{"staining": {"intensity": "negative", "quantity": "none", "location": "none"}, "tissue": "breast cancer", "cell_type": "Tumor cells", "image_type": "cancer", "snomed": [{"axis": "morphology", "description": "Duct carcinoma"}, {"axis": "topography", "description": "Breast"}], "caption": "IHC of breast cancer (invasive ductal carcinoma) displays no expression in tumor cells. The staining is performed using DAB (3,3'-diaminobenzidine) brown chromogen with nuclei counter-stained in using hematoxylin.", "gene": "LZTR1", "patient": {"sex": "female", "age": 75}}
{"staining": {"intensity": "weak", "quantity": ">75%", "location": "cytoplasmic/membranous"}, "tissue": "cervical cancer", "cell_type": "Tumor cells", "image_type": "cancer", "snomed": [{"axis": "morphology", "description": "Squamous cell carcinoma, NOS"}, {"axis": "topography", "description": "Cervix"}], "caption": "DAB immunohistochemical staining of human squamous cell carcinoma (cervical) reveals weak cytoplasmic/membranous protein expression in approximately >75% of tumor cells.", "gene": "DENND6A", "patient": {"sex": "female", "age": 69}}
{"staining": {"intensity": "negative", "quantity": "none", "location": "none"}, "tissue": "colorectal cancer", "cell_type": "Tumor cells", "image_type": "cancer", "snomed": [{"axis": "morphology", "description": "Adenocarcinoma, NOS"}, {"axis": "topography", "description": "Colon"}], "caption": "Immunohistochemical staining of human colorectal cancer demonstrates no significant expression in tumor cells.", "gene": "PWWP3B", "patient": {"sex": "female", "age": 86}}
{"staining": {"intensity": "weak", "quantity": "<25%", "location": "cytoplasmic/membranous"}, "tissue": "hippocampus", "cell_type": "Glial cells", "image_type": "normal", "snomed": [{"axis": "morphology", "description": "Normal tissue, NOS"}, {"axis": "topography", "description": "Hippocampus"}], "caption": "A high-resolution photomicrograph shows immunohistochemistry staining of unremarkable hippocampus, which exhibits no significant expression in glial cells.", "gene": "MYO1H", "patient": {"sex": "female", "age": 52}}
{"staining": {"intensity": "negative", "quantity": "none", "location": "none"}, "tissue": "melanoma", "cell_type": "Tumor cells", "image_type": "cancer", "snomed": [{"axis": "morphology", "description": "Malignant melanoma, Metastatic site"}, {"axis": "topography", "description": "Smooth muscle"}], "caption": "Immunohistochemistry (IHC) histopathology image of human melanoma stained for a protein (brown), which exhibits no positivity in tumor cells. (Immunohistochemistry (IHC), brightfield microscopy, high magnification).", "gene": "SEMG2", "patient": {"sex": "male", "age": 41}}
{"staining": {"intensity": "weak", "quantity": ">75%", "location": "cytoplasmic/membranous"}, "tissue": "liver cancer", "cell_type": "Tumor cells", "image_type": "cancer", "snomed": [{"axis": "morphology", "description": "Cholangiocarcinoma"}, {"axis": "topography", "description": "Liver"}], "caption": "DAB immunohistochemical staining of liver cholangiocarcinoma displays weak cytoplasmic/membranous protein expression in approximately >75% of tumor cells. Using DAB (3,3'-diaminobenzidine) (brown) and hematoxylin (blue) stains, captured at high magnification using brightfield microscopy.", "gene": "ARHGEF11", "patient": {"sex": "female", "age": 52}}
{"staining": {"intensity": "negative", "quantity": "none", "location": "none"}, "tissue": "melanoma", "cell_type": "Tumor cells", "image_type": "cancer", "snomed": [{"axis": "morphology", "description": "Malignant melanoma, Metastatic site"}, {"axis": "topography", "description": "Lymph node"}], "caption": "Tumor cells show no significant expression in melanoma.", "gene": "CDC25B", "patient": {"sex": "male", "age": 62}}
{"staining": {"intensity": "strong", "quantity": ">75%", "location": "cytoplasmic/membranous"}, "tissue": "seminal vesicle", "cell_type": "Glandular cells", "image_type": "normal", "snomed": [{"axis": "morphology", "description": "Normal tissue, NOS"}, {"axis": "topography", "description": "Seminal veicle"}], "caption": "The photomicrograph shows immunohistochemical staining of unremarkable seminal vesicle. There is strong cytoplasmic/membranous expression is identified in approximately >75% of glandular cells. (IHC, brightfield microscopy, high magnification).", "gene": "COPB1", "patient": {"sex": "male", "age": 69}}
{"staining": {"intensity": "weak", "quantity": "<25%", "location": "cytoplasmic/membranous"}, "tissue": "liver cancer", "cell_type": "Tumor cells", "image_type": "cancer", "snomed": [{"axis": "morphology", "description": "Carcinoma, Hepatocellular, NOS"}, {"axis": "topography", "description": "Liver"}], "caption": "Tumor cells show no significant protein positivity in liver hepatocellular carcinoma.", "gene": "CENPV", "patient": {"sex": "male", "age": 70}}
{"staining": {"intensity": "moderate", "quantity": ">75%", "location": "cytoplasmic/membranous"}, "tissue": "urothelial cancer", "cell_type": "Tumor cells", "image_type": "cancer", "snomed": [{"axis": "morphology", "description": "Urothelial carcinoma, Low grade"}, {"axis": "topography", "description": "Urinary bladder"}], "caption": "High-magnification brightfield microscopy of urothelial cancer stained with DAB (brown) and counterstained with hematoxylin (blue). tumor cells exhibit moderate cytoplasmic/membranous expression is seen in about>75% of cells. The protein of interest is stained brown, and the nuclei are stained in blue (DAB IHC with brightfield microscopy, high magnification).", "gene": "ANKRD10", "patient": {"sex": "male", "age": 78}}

# # # # # # #

What to do:
Line by line, retype all of the records exactly.

Answer box:
{"staining": {"intensity": "negative", "quantity": "none", "location": "none"}, "tissue": "breast cancer", "cell_type": "Tumor cells", "image_type": "cancer", "snomed": [{"axis": "morphology", "description": "Duct carcinoma"}, {"axis": "topography", "description": "Breast"}], "caption": "IHC of breast cancer (invasive ductal carcinoma) displays no expression in tumor cells. The staining is performed using DAB (3,3'-diaminobenzidine) brown chromogen with nuclei counter-stained in using hematoxylin.", "gene": "LZTR1", "patient": {"sex": "female", "age": 75}}
{"staining": {"intensity": "weak", "quantity": ">75%", "location": "cytoplasmic/membranous"}, "tissue": "cervical cancer", "cell_type": "Tumor cells", "image_type": "cancer", "snomed": [{"axis": "morphology", "description": "Squamous cell carcinoma, NOS"}, {"axis": "topography", "description": "Cervix"}], "caption": "DAB immunohistochemical staining of human squamous cell carcinoma (cervical) reveals weak cytoplasmic/membranous protein expression in approximately >75% of tumor cells.", "gene": "DENND6A", "patient": {"sex": "female", "age": 69}}
{"staining": {"intensity": "negative", "quantity": "none", "location": "none"}, "tissue": "colorectal cancer", "cell_type": "Tumor cells", "image_type": "cancer", "snomed": [{"axis": "morphology", "description": "Adenocarcinoma, NOS"}, {"axis": "topography", "description": "Colon"}], "caption": "Immunohistochemical staining of human colorectal cancer demonstrates no significant expression in tumor cells.", "gene": "PWWP3B", "patient": {"sex": "female", "age": 86}}
{"staining": {"intensity": "weak", "quantity": "<25%", "location": "cytoplasmic/membranous"}, "tissue": "hippocampus", "cell_type": "Glial cells", "image_type": "normal", "snomed": [{"axis": "morphology", "description": "Normal tissue, NOS"}, {"axis": "topography", "description": "Hippocampus"}], "caption": "A high-resolution photomicrograph shows immunohistochemistry staining of unremarkable hippocampus, which exhibits no significant expression in glial cells.", "gene": "MYO1H", "patient": {"sex": "female", "age": 52}}
{"staining": {"intensity": "negative", "quantity": "none", "location": "none"}, "tissue": "melanoma", "cell_type": "Tumor cells", "image_type": "cancer", "snomed": [{"axis": "morphology", "description": "Malignant melanoma, Metastatic site"}, {"axis": "topography", "description": "Smooth muscle"}], "caption": "Immunohistochemistry (IHC) histopathology image of human melanoma stained for a protein (brown), which exhibits no positivity in tumor cells. (Immunohistochemistry (IHC), brightfield microscopy, high magnification).", "gene": "SEMG2", "patient": {"sex": "male", "age": 41}}
{"staining": {"intensity": "weak", "quantity": ">75%", "location": "cytoplasmic/membranous"}, "tissue": "liver cancer", "cell_type": "Tumor cells", "image_type": "cancer", "snomed": [{"axis": "morphology", "description": "Cholangiocarcinoma"}, {"axis": "topography", "description": "Liver"}], "caption": "DAB immunohistochemical staining of liver cholangiocarcinoma displays weak cytoplasmic/membranous protein expression in approximately >75% of tumor cells. Using DAB (3,3'-diaminobenzidine) (brown) and hematoxylin (blue) stains, captured at high magnification using brightfield microscopy.", "gene": "ARHGEF11", "patient": {"sex": "female", "age": 52}}
{"staining": {"intensity": "negative", "quantity": "none", "location": "none"}, "tissue": "melanoma", "cell_type": "Tumor cells", "image_type": "cancer", "snomed": [{"axis": "morphology", "description": "Malignant melanoma, Metastatic site"}, {"axis": "topography", "description": "Lymph node"}], "caption": "Tumor cells show no significant expression in melanoma.", "gene": "CDC25B", "patient": {"sex": "male", "age": 62}}
{"staining": {"intensity": "strong", "quantity": ">75%", "location": "cytoplasmic/membranous"}, "tissue": "seminal vesicle", "cell_type": "Glandular cells", "image_type": "normal", "snomed": [{"axis": "morphology", "description": "Normal tissue, NOS"}, {"axis": "topography", "description": "Seminal veicle"}], "caption": "The photomicrograph shows immunohistochemical staining of unremarkable seminal vesicle. There is strong cytoplasmic/membranous expression is identified in approximately >75% of glandular cells. (IHC, brightfield microscopy, high magnification).", "gene": "COPB1", "patient": {"sex": "male", "age": 69}}
{"staining": {"intensity": "weak", "quantity": "<25%", "location": "cytoplasmic/membranous"}, "tissue": "liver cancer", "cell_type": "Tumor cells", "image_type": "cancer", "snomed": [{"axis": "morphology", "description": "Carcinoma, Hepatocellular, NOS"}, {"axis": "topography", "description": "Liver"}], "caption": "Tumor cells show no significant protein positivity in liver hepatocellular carcinoma.", "gene": "CENPV", "patient": {"sex": "male", "age": 70}}
{"staining": {"intensity": "moderate", "quantity": ">75%", "location": "cytoplasmic/membranous"}, "tissue": "urothelial cancer", "cell_type": "Tumor cells", "image_type": "cancer", "snomed": [{"axis": "morphology", "description": "Urothelial carcinoma, Low grade"}, {"axis": "topography", "description": "Urinary bladder"}], "caption": "High-magnification brightfield microscopy of urothelial cancer stained with DAB (brown) and counterstained with hematoxylin (blue). tumor cells exhibit moderate cytoplasmic/membranous expression is seen in about>75% of cells. The protein of interest is stained brown, and the nuclei are stained in blue (DAB IHC with brightfield microscopy, high magnification).", "gene": "ANKRD10", "patient": {"sex": "male", "age": 78}}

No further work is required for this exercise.